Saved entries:
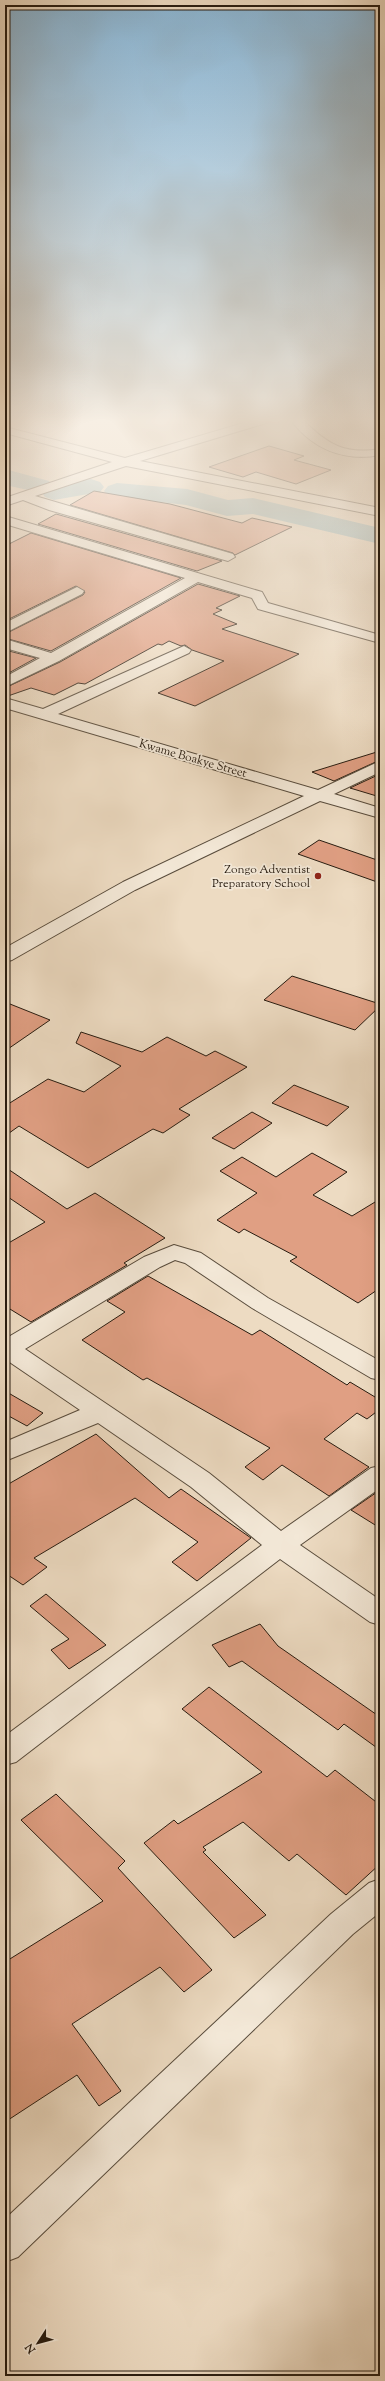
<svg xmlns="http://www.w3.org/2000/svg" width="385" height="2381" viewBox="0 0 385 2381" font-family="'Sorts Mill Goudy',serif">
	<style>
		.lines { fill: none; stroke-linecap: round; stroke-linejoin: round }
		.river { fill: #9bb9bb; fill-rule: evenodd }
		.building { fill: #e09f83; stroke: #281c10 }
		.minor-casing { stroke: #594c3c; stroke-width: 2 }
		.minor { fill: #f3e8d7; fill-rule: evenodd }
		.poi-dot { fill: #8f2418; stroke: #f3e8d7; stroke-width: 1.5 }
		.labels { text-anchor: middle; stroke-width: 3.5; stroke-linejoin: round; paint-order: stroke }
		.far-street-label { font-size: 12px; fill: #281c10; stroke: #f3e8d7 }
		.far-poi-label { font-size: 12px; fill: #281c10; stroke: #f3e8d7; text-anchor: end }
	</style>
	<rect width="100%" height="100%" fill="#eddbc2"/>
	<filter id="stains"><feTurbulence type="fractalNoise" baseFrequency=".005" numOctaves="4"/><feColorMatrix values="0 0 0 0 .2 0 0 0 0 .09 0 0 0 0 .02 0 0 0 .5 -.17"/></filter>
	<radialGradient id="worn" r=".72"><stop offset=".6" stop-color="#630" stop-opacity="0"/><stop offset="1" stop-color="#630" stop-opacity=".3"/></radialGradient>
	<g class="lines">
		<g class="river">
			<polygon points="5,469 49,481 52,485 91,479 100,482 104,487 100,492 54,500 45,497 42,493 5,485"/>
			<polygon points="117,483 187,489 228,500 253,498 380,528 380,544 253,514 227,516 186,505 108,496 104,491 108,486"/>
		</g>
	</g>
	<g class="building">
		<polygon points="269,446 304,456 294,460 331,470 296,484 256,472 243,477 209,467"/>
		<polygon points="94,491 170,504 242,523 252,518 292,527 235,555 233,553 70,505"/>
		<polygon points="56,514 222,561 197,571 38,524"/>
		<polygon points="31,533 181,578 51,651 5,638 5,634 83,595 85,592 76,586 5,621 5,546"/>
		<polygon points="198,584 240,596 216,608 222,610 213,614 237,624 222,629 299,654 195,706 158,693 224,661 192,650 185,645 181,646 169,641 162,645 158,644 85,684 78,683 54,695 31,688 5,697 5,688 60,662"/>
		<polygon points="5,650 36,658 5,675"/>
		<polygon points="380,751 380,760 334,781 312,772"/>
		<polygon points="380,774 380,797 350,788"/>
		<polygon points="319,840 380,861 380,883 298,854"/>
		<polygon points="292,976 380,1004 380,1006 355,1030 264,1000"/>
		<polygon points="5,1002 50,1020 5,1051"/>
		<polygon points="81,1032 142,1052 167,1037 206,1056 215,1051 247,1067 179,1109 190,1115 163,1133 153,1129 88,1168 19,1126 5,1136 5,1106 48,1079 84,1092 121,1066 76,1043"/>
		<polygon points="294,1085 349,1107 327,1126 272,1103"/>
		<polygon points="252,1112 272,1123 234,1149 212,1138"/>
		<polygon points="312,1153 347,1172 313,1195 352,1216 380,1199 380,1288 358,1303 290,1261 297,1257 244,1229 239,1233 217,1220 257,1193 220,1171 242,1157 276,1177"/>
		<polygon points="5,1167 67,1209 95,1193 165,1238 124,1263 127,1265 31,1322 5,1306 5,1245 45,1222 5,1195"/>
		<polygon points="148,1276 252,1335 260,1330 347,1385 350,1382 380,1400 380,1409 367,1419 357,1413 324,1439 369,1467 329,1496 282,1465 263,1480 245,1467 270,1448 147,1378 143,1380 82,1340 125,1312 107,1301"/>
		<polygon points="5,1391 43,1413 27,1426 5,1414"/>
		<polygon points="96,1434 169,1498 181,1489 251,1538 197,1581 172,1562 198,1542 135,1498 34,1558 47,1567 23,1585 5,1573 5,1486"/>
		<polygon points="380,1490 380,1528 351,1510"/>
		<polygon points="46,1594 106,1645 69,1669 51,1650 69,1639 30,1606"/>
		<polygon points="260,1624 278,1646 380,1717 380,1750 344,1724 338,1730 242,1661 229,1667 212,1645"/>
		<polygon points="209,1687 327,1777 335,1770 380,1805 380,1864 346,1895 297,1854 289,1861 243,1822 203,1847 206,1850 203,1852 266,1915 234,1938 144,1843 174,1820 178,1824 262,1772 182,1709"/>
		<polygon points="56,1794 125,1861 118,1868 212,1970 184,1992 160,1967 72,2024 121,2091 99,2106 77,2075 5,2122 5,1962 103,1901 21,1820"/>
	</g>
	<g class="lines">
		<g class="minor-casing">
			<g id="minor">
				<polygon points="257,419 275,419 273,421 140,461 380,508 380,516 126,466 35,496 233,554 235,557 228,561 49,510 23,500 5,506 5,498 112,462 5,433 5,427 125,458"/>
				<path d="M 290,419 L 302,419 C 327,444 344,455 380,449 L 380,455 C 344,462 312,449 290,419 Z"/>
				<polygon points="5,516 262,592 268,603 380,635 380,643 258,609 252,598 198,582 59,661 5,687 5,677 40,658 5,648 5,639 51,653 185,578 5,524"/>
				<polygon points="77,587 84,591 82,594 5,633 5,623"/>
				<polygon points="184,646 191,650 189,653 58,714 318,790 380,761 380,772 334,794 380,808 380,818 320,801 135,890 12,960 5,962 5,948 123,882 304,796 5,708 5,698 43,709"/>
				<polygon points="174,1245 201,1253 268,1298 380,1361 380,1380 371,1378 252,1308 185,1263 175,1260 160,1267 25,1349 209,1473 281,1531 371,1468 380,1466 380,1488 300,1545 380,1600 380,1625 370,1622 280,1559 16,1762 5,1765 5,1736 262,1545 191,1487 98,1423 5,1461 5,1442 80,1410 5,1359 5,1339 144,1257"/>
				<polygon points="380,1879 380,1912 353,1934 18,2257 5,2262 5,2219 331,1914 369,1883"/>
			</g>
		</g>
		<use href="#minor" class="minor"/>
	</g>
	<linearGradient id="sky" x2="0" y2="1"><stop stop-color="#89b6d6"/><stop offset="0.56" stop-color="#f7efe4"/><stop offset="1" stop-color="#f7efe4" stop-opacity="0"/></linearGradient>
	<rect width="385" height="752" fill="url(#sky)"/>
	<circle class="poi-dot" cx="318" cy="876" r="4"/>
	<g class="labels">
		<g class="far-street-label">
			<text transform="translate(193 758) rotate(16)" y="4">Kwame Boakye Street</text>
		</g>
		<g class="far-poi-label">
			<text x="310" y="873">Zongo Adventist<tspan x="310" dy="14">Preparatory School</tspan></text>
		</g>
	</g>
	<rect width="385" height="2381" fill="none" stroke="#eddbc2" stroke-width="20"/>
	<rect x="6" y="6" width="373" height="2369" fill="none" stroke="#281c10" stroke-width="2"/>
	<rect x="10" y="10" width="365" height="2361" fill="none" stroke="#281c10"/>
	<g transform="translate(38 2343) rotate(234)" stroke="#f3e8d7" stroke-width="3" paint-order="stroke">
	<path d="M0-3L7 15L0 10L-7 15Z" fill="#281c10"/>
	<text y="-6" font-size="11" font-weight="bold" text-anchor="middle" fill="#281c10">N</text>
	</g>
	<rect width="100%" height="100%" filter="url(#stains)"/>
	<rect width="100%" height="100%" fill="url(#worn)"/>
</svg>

---

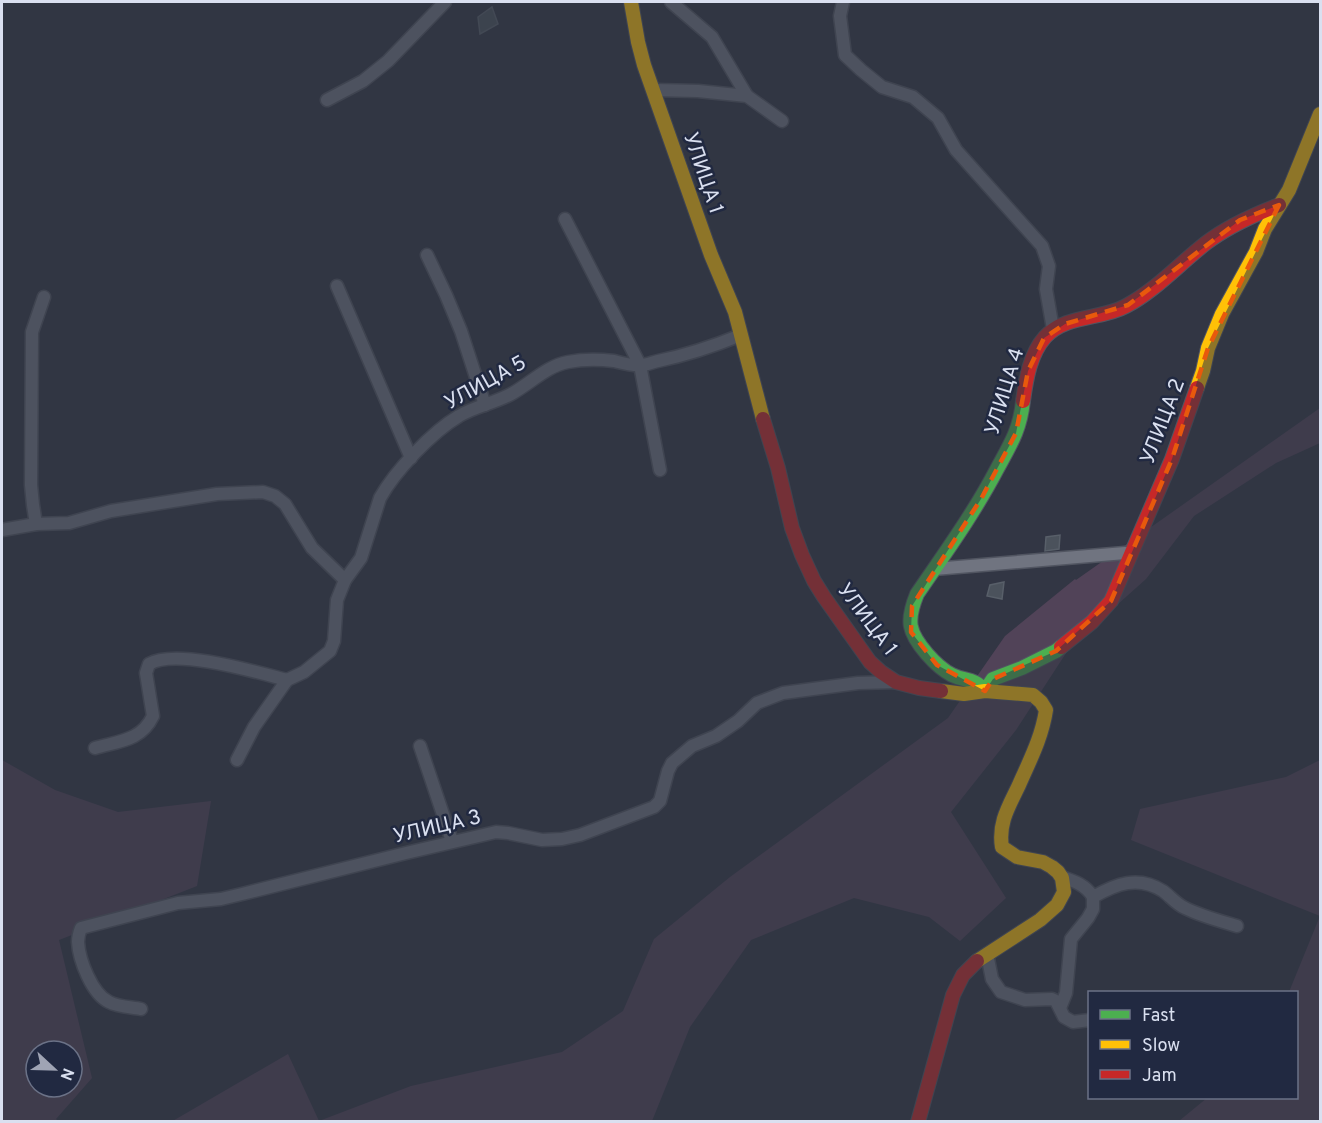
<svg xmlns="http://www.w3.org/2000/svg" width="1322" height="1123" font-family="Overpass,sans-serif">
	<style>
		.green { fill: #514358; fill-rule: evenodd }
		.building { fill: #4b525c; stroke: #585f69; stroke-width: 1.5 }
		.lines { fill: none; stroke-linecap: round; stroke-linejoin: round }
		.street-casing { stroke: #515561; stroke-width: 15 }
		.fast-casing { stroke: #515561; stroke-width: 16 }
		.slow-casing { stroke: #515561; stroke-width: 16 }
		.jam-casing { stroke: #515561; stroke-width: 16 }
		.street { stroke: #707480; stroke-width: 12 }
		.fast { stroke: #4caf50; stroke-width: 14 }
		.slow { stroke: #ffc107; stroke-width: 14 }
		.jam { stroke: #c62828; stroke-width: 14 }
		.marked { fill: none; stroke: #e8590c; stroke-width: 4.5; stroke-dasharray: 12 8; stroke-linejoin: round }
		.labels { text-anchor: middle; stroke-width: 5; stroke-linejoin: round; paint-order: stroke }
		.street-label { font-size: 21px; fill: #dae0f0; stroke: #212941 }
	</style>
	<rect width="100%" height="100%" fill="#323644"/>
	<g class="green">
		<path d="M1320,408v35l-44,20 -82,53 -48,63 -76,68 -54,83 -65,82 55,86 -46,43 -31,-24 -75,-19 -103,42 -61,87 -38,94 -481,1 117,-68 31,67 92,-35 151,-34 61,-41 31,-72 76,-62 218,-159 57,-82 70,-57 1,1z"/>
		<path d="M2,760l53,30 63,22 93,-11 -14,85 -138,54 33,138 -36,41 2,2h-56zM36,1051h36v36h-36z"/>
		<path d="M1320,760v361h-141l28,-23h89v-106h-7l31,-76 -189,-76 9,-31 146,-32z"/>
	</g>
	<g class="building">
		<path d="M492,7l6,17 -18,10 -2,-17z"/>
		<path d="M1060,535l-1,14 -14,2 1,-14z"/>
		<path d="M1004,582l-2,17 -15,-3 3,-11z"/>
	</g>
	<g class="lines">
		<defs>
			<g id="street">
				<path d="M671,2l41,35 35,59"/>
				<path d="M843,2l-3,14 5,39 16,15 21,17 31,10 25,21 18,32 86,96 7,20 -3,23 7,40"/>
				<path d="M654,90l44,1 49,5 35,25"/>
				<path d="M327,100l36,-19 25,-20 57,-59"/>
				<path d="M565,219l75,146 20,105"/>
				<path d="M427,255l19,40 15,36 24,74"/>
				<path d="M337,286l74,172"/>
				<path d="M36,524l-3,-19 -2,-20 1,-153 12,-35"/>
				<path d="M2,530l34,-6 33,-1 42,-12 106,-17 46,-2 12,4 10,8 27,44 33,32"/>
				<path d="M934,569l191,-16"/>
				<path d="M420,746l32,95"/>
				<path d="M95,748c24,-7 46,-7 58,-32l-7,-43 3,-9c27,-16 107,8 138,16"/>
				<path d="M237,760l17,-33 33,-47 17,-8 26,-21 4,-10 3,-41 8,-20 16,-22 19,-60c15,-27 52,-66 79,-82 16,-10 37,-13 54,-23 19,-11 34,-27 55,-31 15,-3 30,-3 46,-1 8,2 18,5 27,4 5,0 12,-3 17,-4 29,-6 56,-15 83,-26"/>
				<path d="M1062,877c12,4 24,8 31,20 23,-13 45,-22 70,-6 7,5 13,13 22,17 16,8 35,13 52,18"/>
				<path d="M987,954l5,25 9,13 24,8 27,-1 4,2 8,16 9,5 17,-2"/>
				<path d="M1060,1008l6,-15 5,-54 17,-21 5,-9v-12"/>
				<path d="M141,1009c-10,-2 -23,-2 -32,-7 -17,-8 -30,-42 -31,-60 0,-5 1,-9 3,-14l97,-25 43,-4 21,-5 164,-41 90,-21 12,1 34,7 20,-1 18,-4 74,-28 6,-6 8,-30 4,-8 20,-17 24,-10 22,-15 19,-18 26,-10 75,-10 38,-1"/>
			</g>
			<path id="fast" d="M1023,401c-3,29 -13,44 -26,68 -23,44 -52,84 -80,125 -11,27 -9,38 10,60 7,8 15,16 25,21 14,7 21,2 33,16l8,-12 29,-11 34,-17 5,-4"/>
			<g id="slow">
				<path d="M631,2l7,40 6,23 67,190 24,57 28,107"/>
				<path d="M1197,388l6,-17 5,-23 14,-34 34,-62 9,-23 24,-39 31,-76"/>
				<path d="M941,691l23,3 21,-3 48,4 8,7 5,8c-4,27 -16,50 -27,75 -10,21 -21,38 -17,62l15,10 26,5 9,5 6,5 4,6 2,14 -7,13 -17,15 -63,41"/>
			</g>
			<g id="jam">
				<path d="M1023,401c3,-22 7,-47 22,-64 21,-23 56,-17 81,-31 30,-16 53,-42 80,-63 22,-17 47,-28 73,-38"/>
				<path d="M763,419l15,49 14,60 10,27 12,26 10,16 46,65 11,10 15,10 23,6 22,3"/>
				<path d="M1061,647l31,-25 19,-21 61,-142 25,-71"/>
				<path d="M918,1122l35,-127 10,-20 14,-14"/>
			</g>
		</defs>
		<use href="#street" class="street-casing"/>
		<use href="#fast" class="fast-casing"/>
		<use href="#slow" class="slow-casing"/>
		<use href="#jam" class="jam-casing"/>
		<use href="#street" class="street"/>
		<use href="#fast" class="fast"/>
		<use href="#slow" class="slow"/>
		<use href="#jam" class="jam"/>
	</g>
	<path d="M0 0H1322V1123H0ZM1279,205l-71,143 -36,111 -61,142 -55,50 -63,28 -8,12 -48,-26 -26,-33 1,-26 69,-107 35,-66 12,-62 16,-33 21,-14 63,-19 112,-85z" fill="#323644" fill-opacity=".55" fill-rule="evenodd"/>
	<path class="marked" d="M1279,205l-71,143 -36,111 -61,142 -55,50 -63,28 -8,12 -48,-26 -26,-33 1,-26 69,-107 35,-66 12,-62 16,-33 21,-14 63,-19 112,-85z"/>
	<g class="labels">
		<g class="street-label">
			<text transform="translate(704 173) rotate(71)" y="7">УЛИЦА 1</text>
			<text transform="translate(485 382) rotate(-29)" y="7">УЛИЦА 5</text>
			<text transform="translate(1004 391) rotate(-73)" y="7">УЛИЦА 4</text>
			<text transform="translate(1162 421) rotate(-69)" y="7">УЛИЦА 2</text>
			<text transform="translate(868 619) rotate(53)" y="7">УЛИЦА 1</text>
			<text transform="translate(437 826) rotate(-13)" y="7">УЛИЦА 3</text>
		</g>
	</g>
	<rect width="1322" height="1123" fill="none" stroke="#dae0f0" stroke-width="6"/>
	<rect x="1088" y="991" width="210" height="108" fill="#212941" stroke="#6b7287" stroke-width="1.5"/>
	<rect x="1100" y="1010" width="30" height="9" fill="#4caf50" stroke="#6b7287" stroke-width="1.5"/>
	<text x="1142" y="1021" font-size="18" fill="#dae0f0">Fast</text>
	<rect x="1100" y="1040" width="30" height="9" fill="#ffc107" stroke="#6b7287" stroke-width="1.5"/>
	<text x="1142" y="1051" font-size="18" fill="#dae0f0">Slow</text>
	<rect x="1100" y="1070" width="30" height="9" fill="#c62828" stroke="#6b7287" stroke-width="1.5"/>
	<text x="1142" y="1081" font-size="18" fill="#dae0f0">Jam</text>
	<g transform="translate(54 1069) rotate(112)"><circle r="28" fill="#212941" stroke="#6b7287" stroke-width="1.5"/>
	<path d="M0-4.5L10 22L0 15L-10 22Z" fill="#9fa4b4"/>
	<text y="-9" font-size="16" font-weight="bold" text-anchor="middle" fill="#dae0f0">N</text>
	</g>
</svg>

The task: Tally the lines in the records above that contain the word "bold". Write the number and nothing else.

Response box: 2